I leave today from my home in New York to fly to Atlanta, then on to Managua. Tomorrow morning, we fly in a plane so small we all have to get weighed, 90 minutes northeast to Puerto Cabezas, on the Caribbean coast, our headquarters for the week.
From there, we’ll travel two hours inland to visit villages where WaterAid, a British-based charity, is helping to create better sanitation. The team includes Jennifer Barbour, a blogger from Maine, Rodrigo Cruz, a fellow freelancer, and photographer from Cuernavaca, Mexico, and two WaterAid staff; Alanna Imbach, who invited me, is listed here.
Jennifer’s post about the trip offers a lot of great detail about the country.
My role on this journey is to report and interview locals and in-country staff about their experiences with WaterAid, then write stories for the group that they can use in any way they find useful — sending them to the media or to potential donors.

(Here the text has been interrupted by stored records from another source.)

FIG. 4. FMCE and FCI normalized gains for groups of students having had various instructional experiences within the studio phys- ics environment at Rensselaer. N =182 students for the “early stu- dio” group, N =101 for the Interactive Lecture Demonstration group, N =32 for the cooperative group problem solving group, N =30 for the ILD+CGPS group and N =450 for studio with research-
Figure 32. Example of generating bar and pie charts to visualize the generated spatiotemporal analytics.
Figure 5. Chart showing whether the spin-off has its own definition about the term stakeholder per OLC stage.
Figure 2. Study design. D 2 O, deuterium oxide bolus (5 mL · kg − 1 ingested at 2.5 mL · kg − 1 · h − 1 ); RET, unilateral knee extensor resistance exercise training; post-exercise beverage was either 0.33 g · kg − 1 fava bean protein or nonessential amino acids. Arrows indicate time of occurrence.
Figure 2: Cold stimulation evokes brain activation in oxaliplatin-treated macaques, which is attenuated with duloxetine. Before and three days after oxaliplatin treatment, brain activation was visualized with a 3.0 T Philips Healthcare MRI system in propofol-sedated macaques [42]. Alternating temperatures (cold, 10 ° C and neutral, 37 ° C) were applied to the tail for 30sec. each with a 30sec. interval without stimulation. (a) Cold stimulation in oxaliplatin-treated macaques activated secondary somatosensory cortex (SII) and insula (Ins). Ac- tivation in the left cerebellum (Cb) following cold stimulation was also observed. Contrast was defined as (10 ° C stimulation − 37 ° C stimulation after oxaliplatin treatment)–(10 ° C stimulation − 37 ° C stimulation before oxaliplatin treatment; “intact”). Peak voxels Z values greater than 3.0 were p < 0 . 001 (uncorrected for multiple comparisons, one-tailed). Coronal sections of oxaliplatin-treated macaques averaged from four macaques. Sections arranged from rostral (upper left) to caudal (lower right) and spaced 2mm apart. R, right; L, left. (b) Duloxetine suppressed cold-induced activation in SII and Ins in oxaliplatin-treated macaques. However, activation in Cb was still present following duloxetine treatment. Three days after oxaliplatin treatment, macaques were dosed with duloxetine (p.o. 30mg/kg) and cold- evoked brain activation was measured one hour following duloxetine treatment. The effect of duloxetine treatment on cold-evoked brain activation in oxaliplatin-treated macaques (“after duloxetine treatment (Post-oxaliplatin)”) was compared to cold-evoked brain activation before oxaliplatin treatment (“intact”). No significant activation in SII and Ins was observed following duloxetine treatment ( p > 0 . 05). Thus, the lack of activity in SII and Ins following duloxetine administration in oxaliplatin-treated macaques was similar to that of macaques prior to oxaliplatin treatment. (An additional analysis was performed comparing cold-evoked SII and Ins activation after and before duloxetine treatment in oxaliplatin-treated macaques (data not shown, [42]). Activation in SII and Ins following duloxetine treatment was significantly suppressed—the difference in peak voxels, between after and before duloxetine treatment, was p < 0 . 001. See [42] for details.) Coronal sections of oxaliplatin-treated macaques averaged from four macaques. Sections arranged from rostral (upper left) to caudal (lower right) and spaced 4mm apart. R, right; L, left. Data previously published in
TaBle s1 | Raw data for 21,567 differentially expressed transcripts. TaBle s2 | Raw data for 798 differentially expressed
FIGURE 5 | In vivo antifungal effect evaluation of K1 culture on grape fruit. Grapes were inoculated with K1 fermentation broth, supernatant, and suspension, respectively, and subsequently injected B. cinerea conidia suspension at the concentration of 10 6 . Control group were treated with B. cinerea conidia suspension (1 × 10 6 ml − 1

I’ve never done anything like this, so I’m excited and honored to be given the opportunity and challenge of making a remote and unfamiliar place, and the work they’re doing there, into compelling narratives.
But the fundamentals of reporting remain constant:
listen, ask thoughtful questions, watch carefully, behave with cultural sensitivity in dress and demeanor, take photos for later reference, soak up the atmosphere so a reader thousands of miles away feels like they’re sitting beside us…
The other remote places I’ve previously been? Rural Kenya, Tanzania and an Arctic village of 500 near the Arctic circle, Salluit, Quebec — all in my late 20s, a few decades ago.
Alanna has warned us that the poverty we’ll see is quite devastating, and will likely affect us emotionally.
I speak Spanish but we’ll mostly rely on interpreters into the local language, Miskitu.
I’ve never been to Nicaragua before but was lucky enough to know a guy in Colorado who writes its guidebooks and referred to me a young woman in-country who gave me ace advice.
This will be the 38th country I’ve been to (so far!)
It’s a working trip, with long days; our one free day is the last one, in Managua.
I’ll be blogging from there, with images, so I hope you enjoy the journey.